Αναζήτηση αυτού του ιστολογίου
Πέμπτη 29 Απριλίου 2021
Yenen O oldu ama! Mağlubiyetiyle galip geldi! Ölümü ölümüyle yendi!
Dediğini kimseye dayatmaya kalkışmadı, kimseyi tehdit etmedi, kimsenin servetine göz dikmedi, kimsenin malını talan etmedi, kimseye yalan söylemedi, kimseyi öldürmedi, ‘adaleti tesis edeceğim’ diye silâhlı kanlı bir başkaldırıya asla teşvik etmedi, ‘doğru dini yayacağım’ diye asla fetih girişimlerinde bulunmadı, kimseyi köle, kimsenin kızını, karısını cariye edinmedi, kimsenin elinin ayağının kesilmesini, recmedilmesini, katledilmesini emretmedi. Ne güç elde etmeye çalıştı, ne sarayları oldu, ne serveti ne de herhangi dünyevi bir iktidarı. ‘Başını dayayacak yeri olmadan’ yaşadı otuzüç senelik tarih içindeki hayatını (Luka 9.58).
Sadece sevgiyi vaaz etti, şifa dağıttı. Kalp paklığını, affediciliği tenbih etti. Suçluların bile eziyete, işkenceye maruz bırakılmaması, onlara merhamet gösterilmesi, tövbe etmelerine imkân tanınması gerektiğini vaaz etti. Özeleştirinin baştacı edilmesi gerektiğini vurguladı. Toplumun en yoksul ve sade kesimlerinden insanları havari edindi. Sonunun çarmıha gerilmek olduğunu bile bile ellerinde dünyevi güç bulunduranların kibir ve riyasını en ufak bir tavizde bulunmadan açıkça ve en sert şekilde eleştirdi, adalet konusundaki ısrarından bir an bile vazgeçmedi.
Ve neticede küfredildi, tükürüldü, darp edildi, kırbaçlandı, başına dikenden taç giydirilerek ‘kral’ diye alay edile edile çarmıha gerildi. Ve kendisini çarmıha gerenlere karşı bile ‘ne yaptıklarının farkında değiller’ deyip kin beslemedi (Luka 24.34).
Yenen O oldu ama! Mağlubiyetiyle galip geldi! Ölümü ölümüyle yendi! Tüm dünya tarihini kökten değiştirdi. İnsan’ın insanlığına hakkını vermesi için ne tür bir hayat konumlanışının olması gerektiğinin merkezi kıstası oldu.

**Kayıtlar**
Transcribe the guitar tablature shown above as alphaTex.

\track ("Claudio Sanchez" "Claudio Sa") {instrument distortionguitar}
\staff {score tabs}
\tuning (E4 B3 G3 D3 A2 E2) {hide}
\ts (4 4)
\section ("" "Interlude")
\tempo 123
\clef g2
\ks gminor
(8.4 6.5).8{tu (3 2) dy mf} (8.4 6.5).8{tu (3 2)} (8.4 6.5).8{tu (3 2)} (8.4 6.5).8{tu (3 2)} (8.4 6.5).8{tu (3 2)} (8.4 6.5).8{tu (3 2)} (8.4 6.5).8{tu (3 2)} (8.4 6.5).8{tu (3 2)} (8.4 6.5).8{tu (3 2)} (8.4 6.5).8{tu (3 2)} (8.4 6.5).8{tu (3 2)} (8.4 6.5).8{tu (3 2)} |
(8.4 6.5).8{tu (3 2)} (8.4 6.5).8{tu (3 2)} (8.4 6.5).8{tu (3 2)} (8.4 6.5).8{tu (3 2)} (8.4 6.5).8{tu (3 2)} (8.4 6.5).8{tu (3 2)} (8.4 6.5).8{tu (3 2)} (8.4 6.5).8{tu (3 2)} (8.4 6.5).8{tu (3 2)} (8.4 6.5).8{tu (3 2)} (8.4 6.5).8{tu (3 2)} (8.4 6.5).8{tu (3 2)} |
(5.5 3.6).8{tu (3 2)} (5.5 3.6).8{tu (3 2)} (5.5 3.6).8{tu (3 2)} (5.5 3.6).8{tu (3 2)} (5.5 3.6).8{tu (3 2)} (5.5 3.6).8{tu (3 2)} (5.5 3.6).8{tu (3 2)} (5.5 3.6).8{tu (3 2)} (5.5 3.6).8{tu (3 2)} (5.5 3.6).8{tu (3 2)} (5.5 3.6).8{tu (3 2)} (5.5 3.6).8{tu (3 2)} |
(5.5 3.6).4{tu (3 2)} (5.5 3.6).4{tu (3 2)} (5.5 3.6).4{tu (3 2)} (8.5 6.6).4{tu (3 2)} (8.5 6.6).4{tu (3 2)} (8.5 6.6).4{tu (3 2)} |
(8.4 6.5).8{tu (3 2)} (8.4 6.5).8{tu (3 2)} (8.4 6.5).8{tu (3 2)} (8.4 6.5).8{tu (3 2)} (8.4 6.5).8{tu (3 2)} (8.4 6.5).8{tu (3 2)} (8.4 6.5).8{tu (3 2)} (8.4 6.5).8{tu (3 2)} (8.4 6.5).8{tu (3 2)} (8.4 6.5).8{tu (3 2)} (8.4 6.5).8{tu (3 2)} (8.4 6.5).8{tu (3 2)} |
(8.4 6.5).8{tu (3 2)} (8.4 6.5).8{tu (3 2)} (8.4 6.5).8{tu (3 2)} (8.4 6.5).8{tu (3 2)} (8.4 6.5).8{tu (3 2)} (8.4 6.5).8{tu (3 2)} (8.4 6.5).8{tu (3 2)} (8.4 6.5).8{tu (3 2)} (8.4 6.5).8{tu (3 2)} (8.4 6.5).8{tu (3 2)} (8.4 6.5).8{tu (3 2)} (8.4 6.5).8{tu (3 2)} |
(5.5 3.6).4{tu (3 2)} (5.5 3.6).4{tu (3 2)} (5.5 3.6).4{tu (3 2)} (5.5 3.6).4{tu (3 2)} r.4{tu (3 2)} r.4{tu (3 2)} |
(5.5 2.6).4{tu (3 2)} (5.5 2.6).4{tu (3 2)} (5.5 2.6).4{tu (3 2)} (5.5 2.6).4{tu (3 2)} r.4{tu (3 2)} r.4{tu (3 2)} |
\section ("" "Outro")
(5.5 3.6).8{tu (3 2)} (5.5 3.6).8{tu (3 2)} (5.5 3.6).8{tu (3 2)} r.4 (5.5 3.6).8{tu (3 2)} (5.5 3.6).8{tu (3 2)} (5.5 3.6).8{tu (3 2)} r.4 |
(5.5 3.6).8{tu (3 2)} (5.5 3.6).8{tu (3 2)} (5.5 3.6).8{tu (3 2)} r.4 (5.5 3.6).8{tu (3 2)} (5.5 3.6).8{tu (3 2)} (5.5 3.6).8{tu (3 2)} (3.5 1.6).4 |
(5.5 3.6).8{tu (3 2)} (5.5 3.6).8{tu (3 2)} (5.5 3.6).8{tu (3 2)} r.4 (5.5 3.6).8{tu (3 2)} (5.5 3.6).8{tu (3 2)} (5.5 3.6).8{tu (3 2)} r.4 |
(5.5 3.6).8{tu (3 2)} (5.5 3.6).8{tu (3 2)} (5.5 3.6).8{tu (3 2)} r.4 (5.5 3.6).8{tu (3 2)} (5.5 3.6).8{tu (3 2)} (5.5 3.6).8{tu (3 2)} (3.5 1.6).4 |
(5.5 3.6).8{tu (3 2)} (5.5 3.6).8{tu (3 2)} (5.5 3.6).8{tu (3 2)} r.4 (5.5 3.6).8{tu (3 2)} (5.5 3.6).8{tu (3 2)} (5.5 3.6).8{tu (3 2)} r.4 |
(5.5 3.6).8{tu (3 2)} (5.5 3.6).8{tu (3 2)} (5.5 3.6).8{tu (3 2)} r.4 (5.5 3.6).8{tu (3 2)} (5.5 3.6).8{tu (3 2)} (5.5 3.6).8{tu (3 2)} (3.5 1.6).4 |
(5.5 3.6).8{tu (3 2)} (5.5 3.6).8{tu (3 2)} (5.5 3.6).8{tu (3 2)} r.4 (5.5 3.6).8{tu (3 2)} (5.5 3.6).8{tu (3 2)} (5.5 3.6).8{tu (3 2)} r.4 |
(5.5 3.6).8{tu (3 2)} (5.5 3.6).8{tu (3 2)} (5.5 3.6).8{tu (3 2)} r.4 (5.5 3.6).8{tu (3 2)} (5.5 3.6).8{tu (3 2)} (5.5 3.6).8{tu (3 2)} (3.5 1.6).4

**Alıştırma Bölümleri**
1) Seçilmiş bölümde onun elde etmeye çalışmadığı ya da sahip olmadığı belirtilen dört şeyi sıralayınız.
2) Seçilmiş bölümü "Αναζήτηση αυτού του" sözleriyle başlayarak ve "hayatını (Luka 9.58)." sözlerinden sonra bitirerek kelimesi kelimesine aktarınız.
Kayıtlar farklı bir kaynaktan alınmıştır.

**Beklenen Sonuçlar**
1) Güç, saraylar, servet, herhangi dünyevi bir iktidar

2)
Αναζήτηση αυτού του ιστολογίου
Πέμπτη 29 Απριλίου 2021
Yenen O oldu ama! Mağlubiyetiyle galip geldi! Ölümü ölümüyle yendi!
Dediğini kimseye dayatmaya kalkışmadı, kimseyi tehdit etmedi, kimsenin servetine göz dikmedi, kimsenin malını talan etmedi, kimseye yalan söylemedi, kimseyi öldürmedi, ‘adaleti tesis edeceğim’ diye silâhlı kanlı bir başkaldırıya asla teşvik etmedi, ‘doğru dini yayacağım’ diye asla fetih girişimlerinde bulunmadı, kimseyi köle, kimsenin kızını, karısını cariye edinmedi, kimsenin elinin ayağının kesilmesini, recmedilmesini, katledilmesini emretmedi. Ne güç elde etmeye çalıştı, ne sarayları oldu, ne serveti ne de herhangi dünyevi bir iktidarı. ‘Başını dayayacak yeri olmadan’ yaşadı otuzüç senelik tarih içindeki hayatını (Luka 9.58).